### Text provided
"""

Whether it is for Reverse engineering, additive manufacturing or 3D printing, the defense industry is using more and more non-contact sensors for high accuracy measurements. Air force, navy and army specialist are using sensors daily for a variety of applications such as 3D printed parts qualification and spare parts replacement, especially in distant army bases or submarines which stay months at sea. This allows them to produce parts fast and accurately, easily shortening the supply chain procedure. Optimet sensors which have the widest angular coverage in the market (170 deg) have an advantage considering that many of those parts have difficult geometric shape and the ability to cover sharp angles is critical.
As computer-aided design (CAD) has become more popular, reverse engineering has become a viable method to create a 3D virtual model of an existing physical part for use in 3D CAD, or other software’s. The reverse-engineering process involves measuring an object and then reconstructing it as a 3D model. The physical object can be measured using 3D scanning technologies like CMMs, laser scanners, structured light digitizers, or Industrial CT Scanning (computed tomography). The measured data alone, usually represented as a point cloud, lacks topological information and is therefore often processed and modeled into a more usable format (definition taken from Wikipedia).

"""

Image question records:
"""

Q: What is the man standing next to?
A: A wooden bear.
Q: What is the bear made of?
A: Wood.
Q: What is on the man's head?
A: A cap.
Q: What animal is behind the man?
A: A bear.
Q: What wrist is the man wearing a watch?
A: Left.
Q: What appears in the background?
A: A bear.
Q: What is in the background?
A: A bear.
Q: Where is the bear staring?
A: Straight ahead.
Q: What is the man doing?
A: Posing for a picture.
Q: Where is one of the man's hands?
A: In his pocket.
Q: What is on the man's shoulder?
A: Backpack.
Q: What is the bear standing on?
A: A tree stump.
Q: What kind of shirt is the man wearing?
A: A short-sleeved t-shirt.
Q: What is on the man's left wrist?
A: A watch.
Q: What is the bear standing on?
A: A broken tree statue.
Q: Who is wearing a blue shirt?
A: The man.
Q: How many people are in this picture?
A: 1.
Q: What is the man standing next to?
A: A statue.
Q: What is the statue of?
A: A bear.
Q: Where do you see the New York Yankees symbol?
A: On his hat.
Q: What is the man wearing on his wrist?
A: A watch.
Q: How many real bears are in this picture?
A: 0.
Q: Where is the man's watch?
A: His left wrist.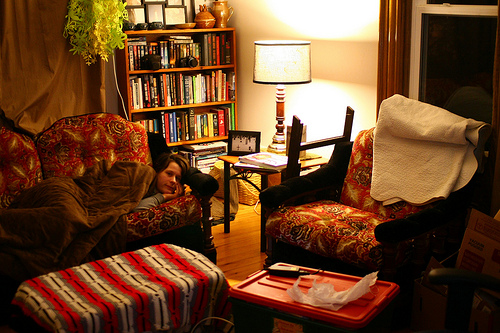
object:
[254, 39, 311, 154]
lamp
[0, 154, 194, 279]
woman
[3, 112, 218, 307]
couch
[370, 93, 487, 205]
blanket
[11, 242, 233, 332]
afghan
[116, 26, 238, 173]
bookcase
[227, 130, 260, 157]
frame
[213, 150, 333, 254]
table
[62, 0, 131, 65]
plant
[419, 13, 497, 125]
window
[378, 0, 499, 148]
frame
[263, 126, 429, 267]
cushion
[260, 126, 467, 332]
chair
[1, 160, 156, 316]
cover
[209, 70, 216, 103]
book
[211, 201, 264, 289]
floor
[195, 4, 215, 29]
pot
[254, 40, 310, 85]
lampshade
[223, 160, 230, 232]
leg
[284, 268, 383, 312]
paper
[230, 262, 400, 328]
lid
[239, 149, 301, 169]
magazine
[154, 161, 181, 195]
face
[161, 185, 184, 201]
hand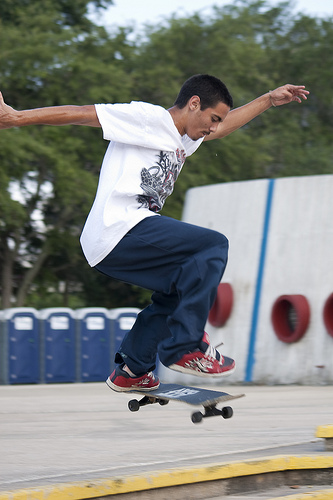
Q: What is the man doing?
A: Skateboarding.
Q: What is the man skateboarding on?
A: Raised cement platform.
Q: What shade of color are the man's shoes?
A: Red and black.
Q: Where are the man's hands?
A: Spread out before and behind him.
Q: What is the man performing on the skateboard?
A: Stunt.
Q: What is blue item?
A: Pole.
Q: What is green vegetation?
A: Trees.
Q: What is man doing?
A: Jumping.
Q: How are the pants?
A: Baggy.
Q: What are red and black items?
A: Sneakers.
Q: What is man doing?
A: Trick.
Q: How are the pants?
A: Baggy.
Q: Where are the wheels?
A: On skateboard.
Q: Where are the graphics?
A: On t-shirt.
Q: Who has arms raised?
A: Skateboarder.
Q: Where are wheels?
A: On the skateboard.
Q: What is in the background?
A: Trees.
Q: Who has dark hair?
A: Guy skateboarding.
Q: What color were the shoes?
A: Red.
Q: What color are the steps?
A: Yellow.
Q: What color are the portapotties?
A: Blue.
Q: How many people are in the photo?
A: One.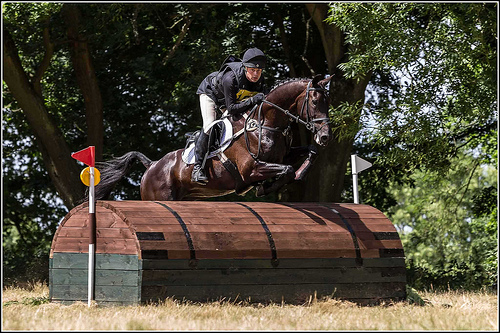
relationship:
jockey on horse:
[189, 44, 269, 186] [77, 72, 334, 206]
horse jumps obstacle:
[77, 72, 334, 206] [45, 196, 412, 308]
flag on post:
[70, 143, 97, 166] [88, 168, 99, 309]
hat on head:
[242, 46, 268, 71] [243, 57, 265, 83]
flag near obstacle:
[70, 143, 97, 166] [45, 196, 412, 308]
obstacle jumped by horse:
[45, 196, 412, 308] [77, 72, 334, 206]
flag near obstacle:
[351, 152, 373, 175] [45, 196, 412, 308]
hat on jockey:
[242, 46, 268, 71] [189, 44, 269, 186]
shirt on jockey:
[195, 53, 269, 117] [189, 44, 269, 186]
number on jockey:
[233, 87, 258, 103] [189, 44, 269, 186]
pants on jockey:
[198, 93, 217, 137] [189, 44, 269, 186]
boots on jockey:
[192, 129, 213, 188] [189, 44, 269, 186]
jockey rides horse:
[189, 44, 269, 186] [77, 72, 334, 206]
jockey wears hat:
[189, 44, 269, 186] [242, 46, 268, 71]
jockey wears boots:
[189, 44, 269, 186] [192, 129, 213, 188]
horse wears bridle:
[77, 72, 334, 206] [243, 96, 311, 162]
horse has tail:
[77, 72, 334, 206] [73, 147, 154, 206]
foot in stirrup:
[191, 164, 211, 185] [195, 166, 210, 188]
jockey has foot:
[189, 44, 269, 186] [191, 164, 211, 185]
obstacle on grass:
[45, 196, 412, 308] [2, 275, 499, 331]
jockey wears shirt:
[189, 44, 269, 186] [195, 53, 269, 117]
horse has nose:
[77, 72, 334, 206] [310, 121, 334, 149]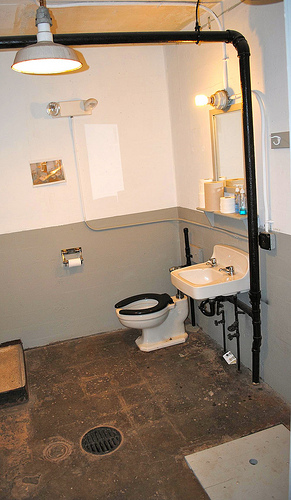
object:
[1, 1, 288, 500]
bathroom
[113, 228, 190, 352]
toilet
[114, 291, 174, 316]
seat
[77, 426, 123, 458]
drain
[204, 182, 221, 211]
paper towels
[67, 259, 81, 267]
toilet paper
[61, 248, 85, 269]
holder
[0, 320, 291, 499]
floor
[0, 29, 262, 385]
piping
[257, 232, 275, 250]
switch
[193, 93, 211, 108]
light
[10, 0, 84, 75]
lamp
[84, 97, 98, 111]
lights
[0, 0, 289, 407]
wall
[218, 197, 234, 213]
toilet paper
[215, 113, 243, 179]
mirror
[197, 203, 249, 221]
shelf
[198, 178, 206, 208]
supplies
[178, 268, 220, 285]
sink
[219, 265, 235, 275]
faucet fixtures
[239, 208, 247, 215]
soap dispenser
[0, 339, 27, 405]
litter box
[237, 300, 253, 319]
pipes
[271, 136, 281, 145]
hook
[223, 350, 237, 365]
paper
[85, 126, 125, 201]
paint mark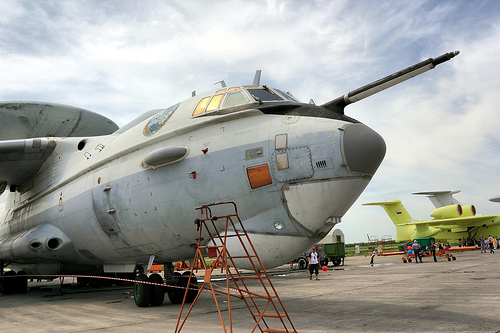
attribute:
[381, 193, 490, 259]
airplane — yellow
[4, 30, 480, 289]
aircraft — large, grey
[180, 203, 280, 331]
stepladder — small, orange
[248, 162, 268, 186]
hatch — orange, small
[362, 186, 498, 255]
plane — enormous, green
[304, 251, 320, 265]
shirt — white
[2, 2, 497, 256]
sky — white, blue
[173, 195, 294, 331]
utility ladder — orange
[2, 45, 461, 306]
airplane — large, displayed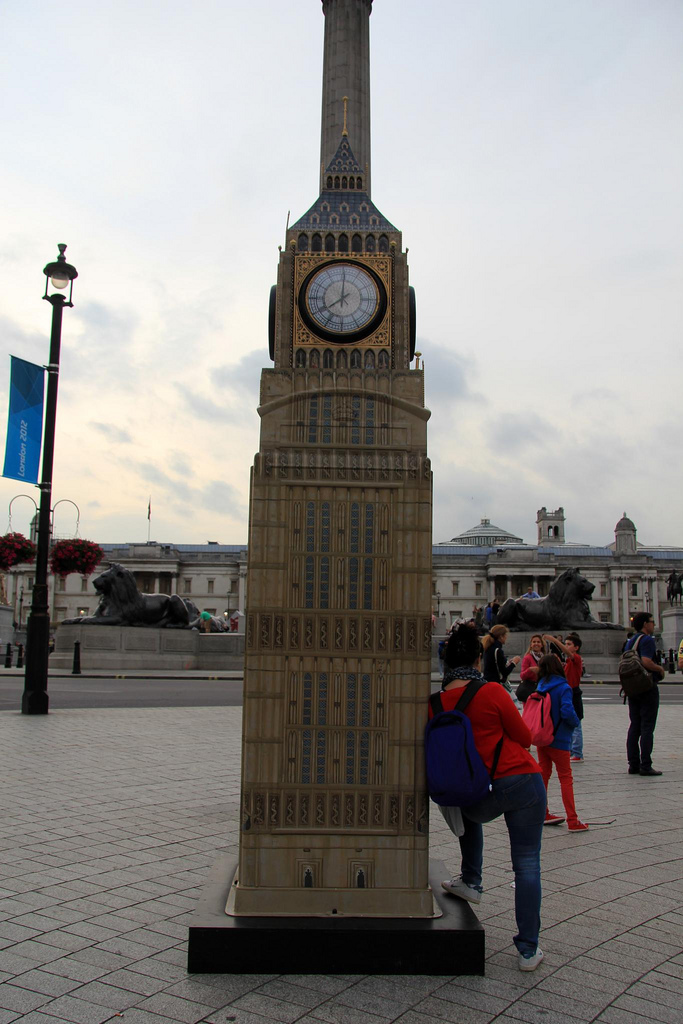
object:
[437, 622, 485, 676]
head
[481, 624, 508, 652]
head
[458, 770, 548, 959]
jeans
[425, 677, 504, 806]
bag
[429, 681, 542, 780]
sweater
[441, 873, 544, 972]
shoes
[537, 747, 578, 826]
pants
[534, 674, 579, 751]
jacket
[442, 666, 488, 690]
scarf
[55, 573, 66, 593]
window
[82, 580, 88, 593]
window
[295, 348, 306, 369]
window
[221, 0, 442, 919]
building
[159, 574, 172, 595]
window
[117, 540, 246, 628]
building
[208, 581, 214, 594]
window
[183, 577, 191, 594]
window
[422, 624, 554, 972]
person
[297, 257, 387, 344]
clock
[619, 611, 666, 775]
man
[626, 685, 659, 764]
pants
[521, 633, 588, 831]
girl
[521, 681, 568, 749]
backpack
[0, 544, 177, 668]
building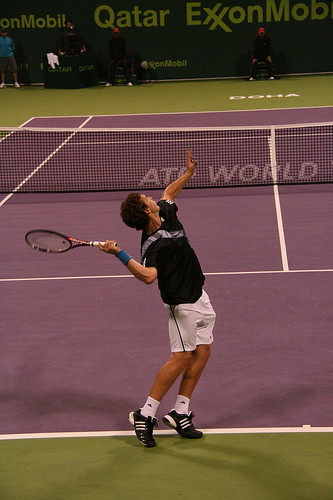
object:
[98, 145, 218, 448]
player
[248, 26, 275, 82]
judge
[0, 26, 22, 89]
man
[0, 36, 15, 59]
t-shirt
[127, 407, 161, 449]
sneakers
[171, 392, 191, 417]
socks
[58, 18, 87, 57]
camera man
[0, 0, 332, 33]
sign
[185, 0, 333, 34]
exxon mobile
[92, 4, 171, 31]
qatar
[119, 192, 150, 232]
hair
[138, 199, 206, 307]
shirt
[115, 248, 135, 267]
wrist band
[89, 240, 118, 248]
grip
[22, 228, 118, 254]
racket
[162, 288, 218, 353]
pants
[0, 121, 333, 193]
net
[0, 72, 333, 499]
court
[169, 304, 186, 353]
stripe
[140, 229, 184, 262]
accent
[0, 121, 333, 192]
across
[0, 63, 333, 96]
at end court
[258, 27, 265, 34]
cap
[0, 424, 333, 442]
line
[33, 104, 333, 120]
line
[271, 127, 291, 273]
line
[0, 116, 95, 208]
line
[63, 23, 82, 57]
camera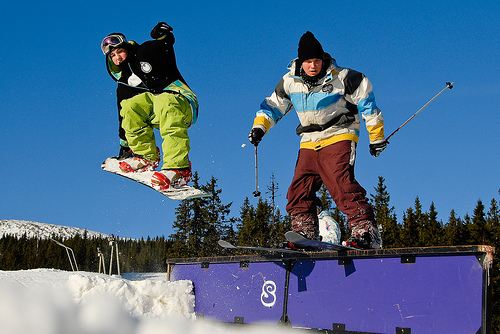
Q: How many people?
A: 2.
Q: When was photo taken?
A: Daytime.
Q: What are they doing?
A: Skiing.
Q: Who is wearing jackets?
A: Skiers.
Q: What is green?
A: Snowpants.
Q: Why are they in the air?
A: Jumping.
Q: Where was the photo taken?
A: Ski resort.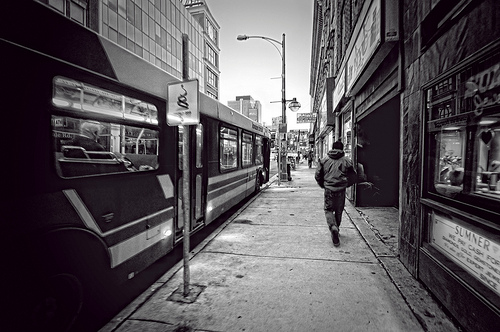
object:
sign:
[174, 82, 190, 113]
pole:
[177, 33, 193, 298]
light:
[235, 32, 253, 42]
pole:
[276, 32, 289, 185]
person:
[314, 141, 358, 248]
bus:
[0, 1, 276, 326]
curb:
[109, 264, 185, 331]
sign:
[424, 213, 500, 293]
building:
[308, 0, 498, 331]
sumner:
[452, 226, 491, 254]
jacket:
[312, 148, 362, 192]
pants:
[321, 187, 346, 228]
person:
[72, 120, 115, 160]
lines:
[198, 248, 382, 266]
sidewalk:
[100, 163, 460, 330]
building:
[44, 1, 221, 102]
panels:
[115, 11, 131, 38]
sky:
[205, 0, 316, 100]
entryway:
[352, 92, 412, 234]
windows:
[427, 120, 465, 200]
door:
[176, 107, 194, 239]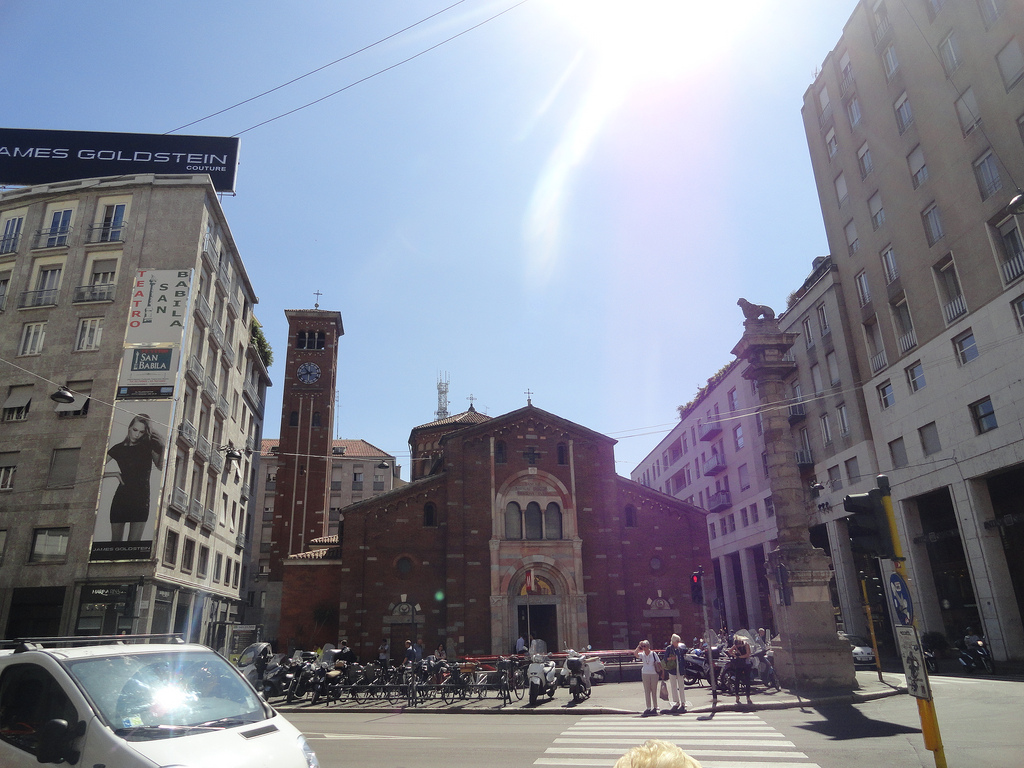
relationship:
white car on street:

"""

### List of tasks
**1.** Echo the passage about non-contact sensors word for word, between "Whether it is" and "angles is critical.", inclusive.
**2.** According to the passage about non-contact sensors, what angular coverage do Optimet sensors have?
**3.** Pick up the passage about non-contact sensors after its final sentence and carry it forward.
The listing is separate material and does not belong to the passage about non-contact sensors.

### Written responses
**1.**
Whether it is for Reverse engineering, additive manufacturing or 3D printing, the defense industry is using more and more non-contact sensors for high accuracy measurements. Air force, navy and army specialist are using sensors daily for a variety of applications such as 3D printed parts qualification and spare parts replacement, especially in distant army bases or submarines which stay months at sea. This allows them to produce parts fast and accurately, easily shortening the supply chain procedure. Optimet sensors which have the widest angular coverage in the market (170 deg) have an advantage considering that many of those parts have difficult geometric shape and the ability to cover sharp angles is critical.

**2.** 170 degrees, the widest in the market.

**3.**
In this video we demo 3D cloud of points created with a CP-20 sensor.
Additive manufacturing is changing the future of aviation and defense supply chains. 3D printing is a type of additive manufacturing. Unlike the more traditional material processing where we engrave and curve material from an object and create the desired shape, in additive manufacturing we add material during the process, which can be metal, plastic or other materials particles, building structures to create the final product. During the process new powder is repeatedly added to the bed from a powder reservoir. The whole process is monitored with CAD software making sure the correct shape is printed. Other than using non-contact sensor to accurately monitor the process, there is another way of using the sensor by making an autofocusing to the additive laser head. During the process the non-contact sensor can measure the laser distance from the bed and keep it at the right distance in such a way the laser will stay in focus. Keeping the laser in focus will improve the additive process and decrease yield. For better understanding of the autofocusing process in material processing watch this video.
Although 3D printing and additive manufacturing is well used in civil industry like automotive, armed forces and aerospace companies are a bit behind in that field, but clearly getting closer and closer to exploiting the potential of this technology.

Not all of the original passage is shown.